[Problem statement]:
Exactly as written, output the lines below starting from the first and ending with the line that contains "For every layout"; omit pictures.

------ Records to process ------

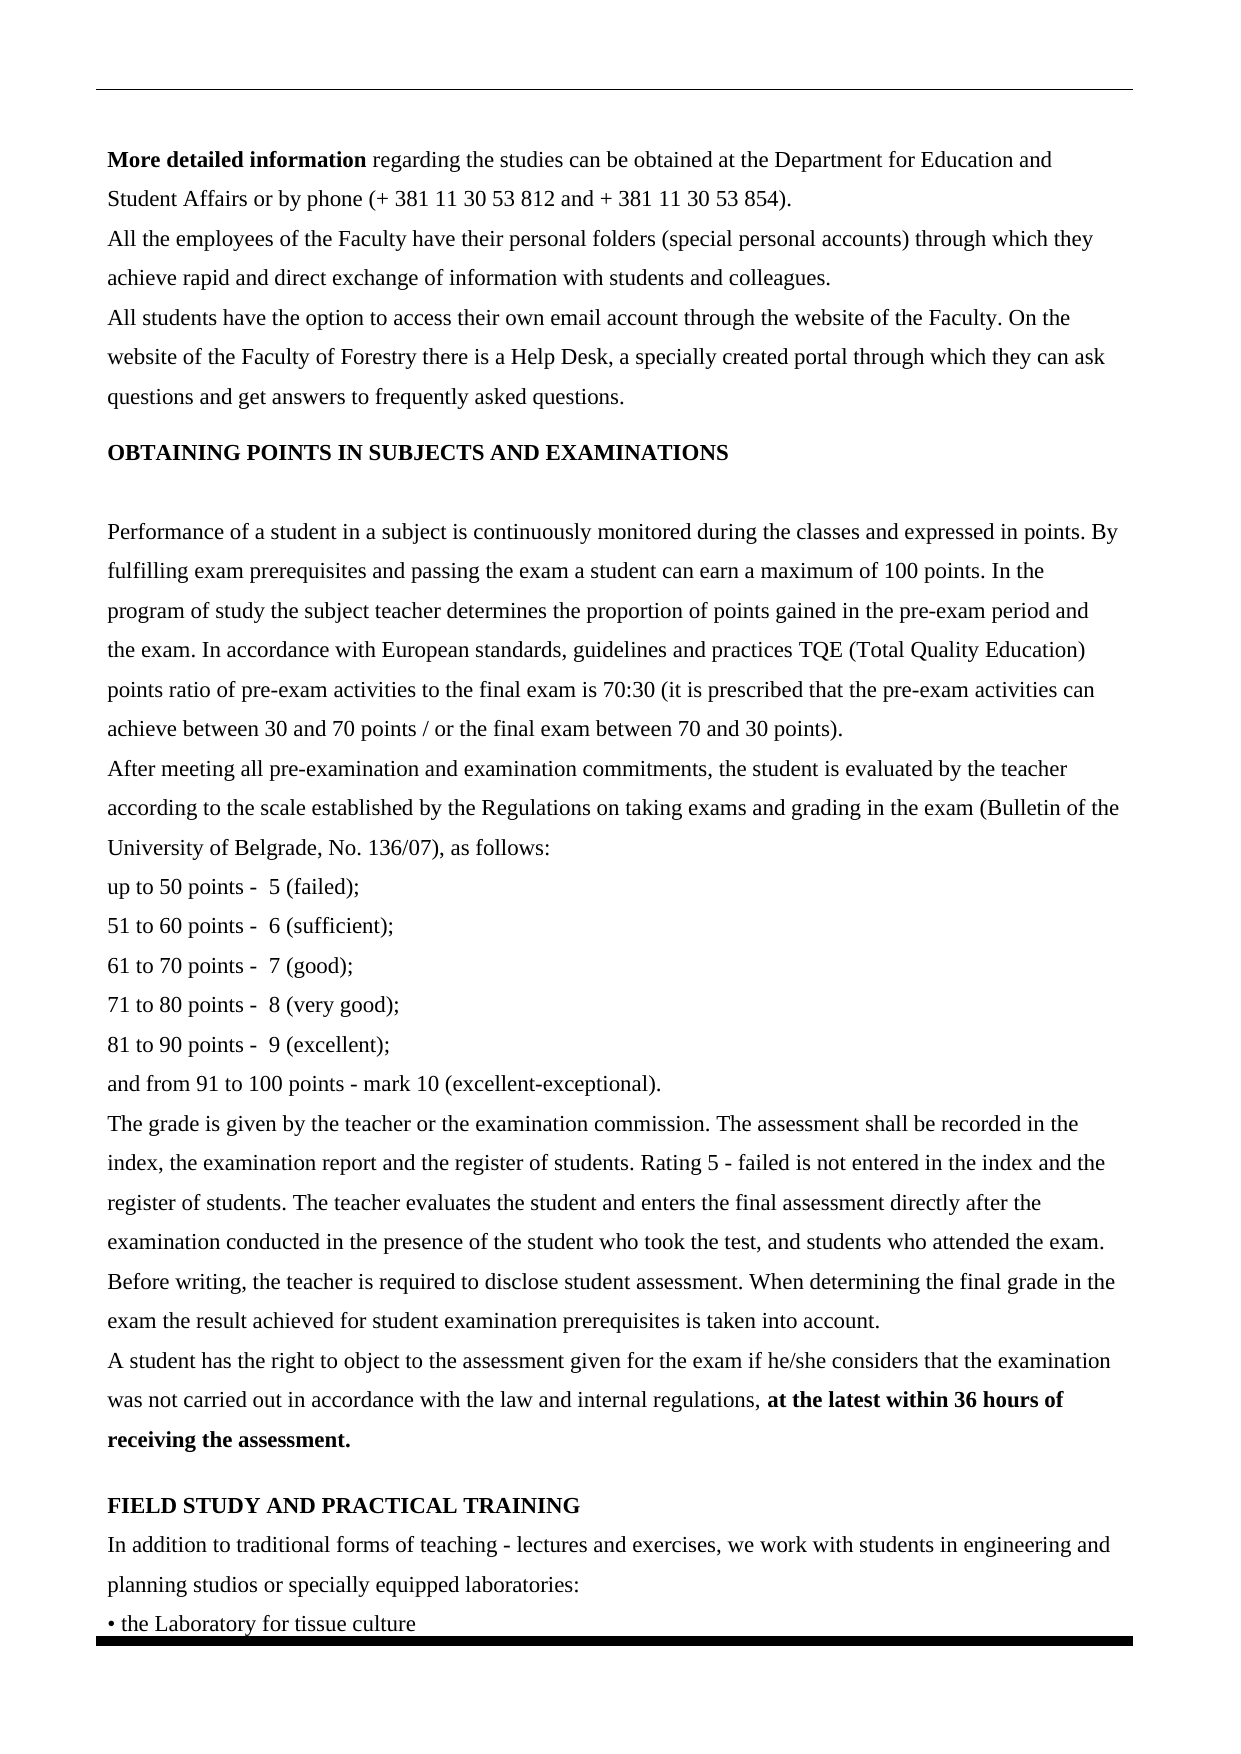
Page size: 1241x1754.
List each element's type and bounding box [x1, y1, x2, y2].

table_cell [96, 90, 1133, 1636]
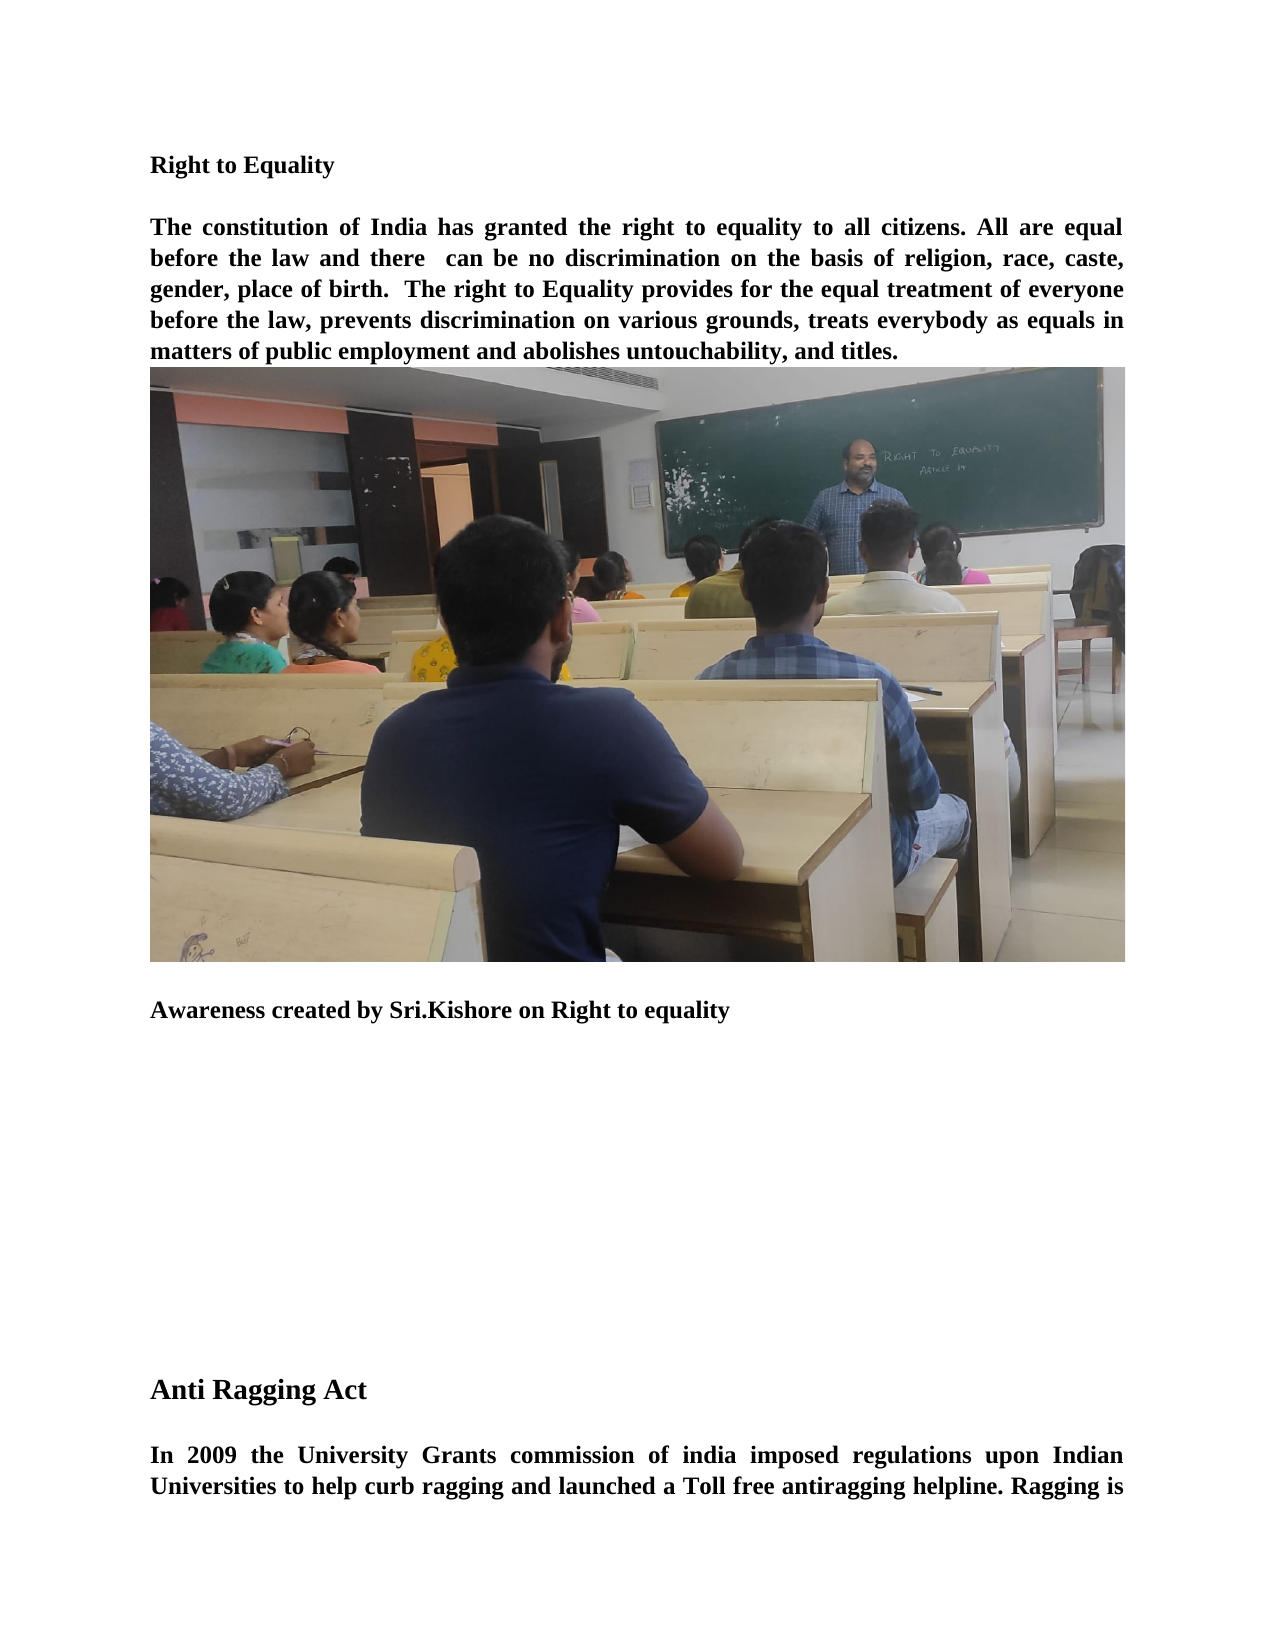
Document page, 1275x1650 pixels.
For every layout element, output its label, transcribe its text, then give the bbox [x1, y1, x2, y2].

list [150, 1440, 1125, 1499]
list Anti Ragging Act [150, 1372, 1125, 1406]
picture [150, 367, 1125, 962]
list Right to Equality [150, 150, 1125, 179]
list Awareness created by Sri.Kishore on Right to equality [150, 995, 1125, 1024]
list The constitution of India has granted the right to equality to all citizens. All are equal before the law and there can be no discrimination on the basis of religion, race, caste, gender, place of birth. The right to Equality provides for the equal treatment of everyone before the law, prevents discrimination on various grounds, treats everybody as equals in matters of public employment and abolishes untouchability, and titles. [150, 212, 1125, 365]
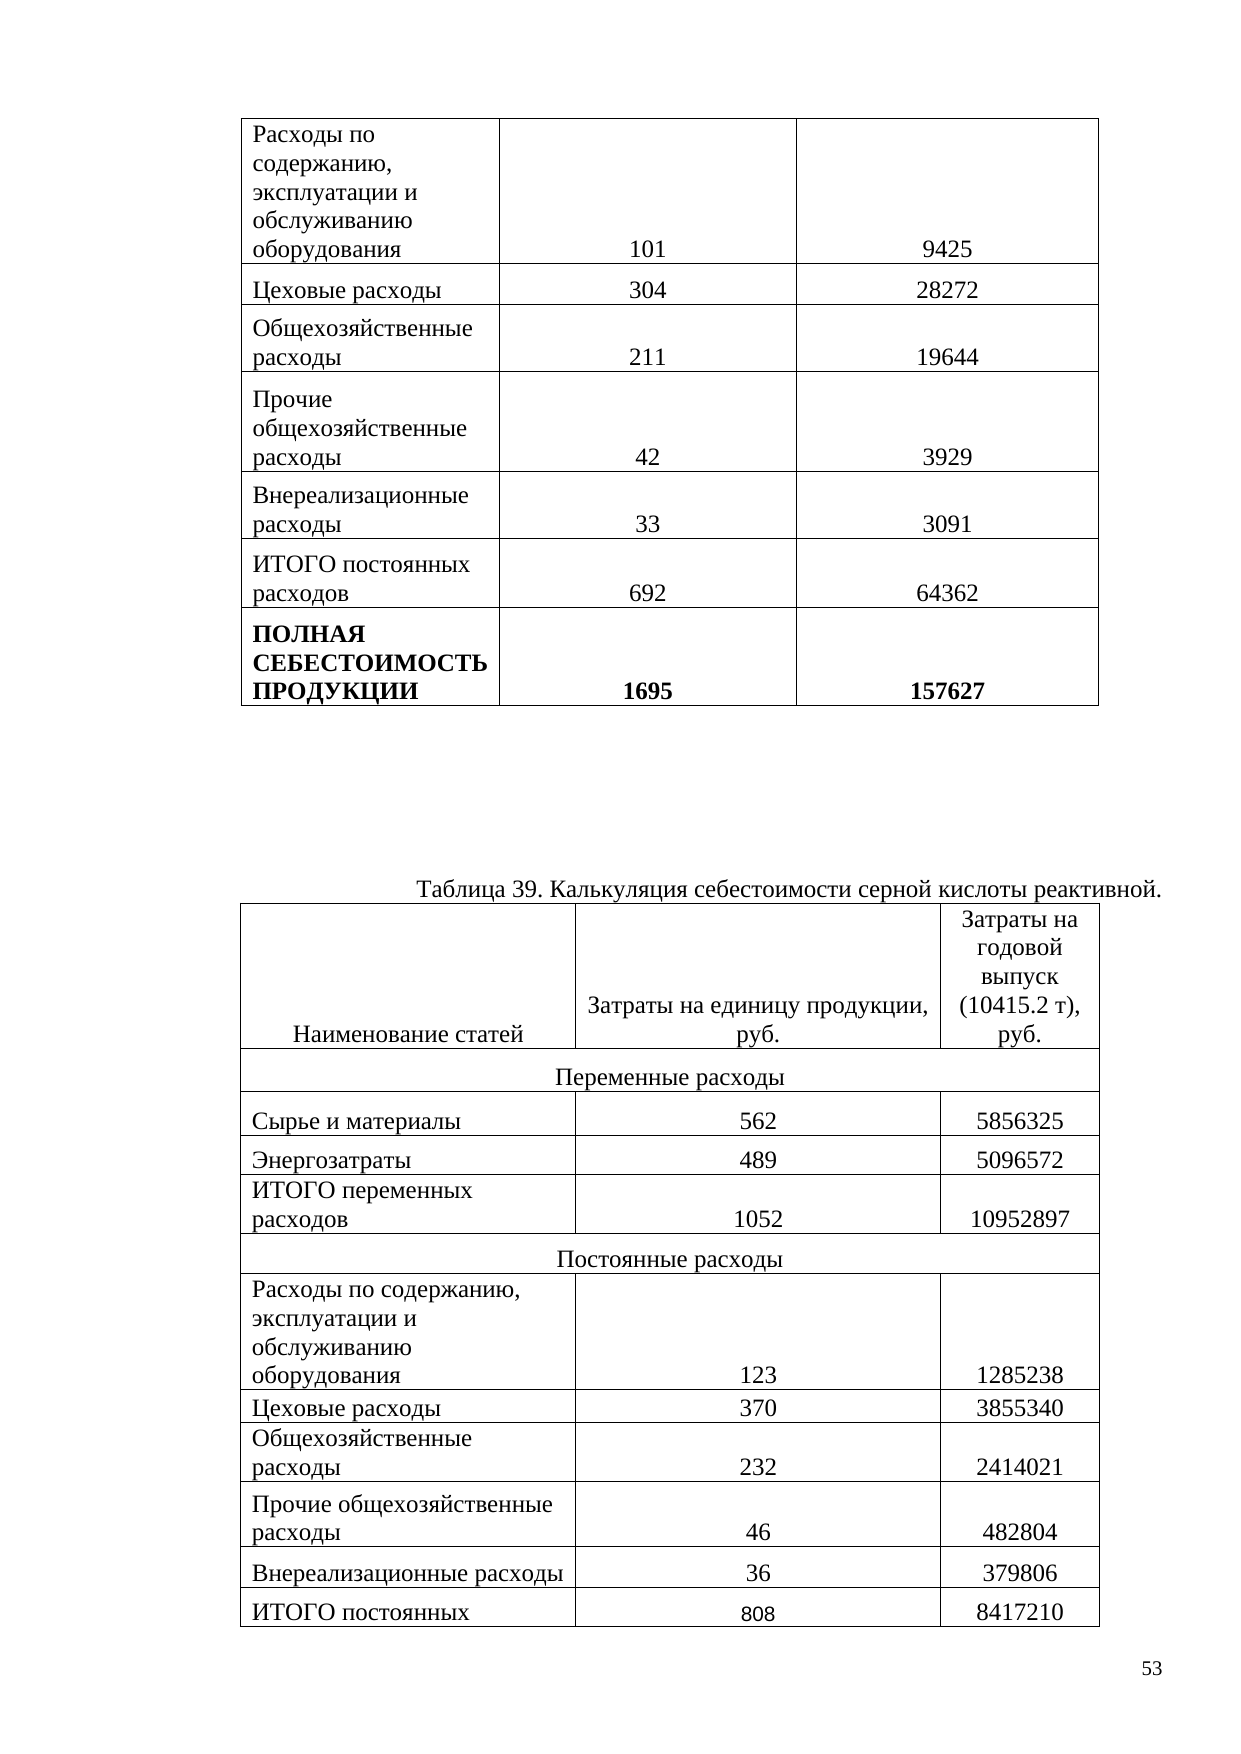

------

[Solved problem]:
Page size: 1241x1754.
List each element's type and bounding box [x1, y1, x2, y2].

table_cell [96, 90, 1133, 1636]
Document page, 1275x1650 pixels.
For every layout element, output its label, transcribe its text, then give the bbox [x1, y1, x2, y2].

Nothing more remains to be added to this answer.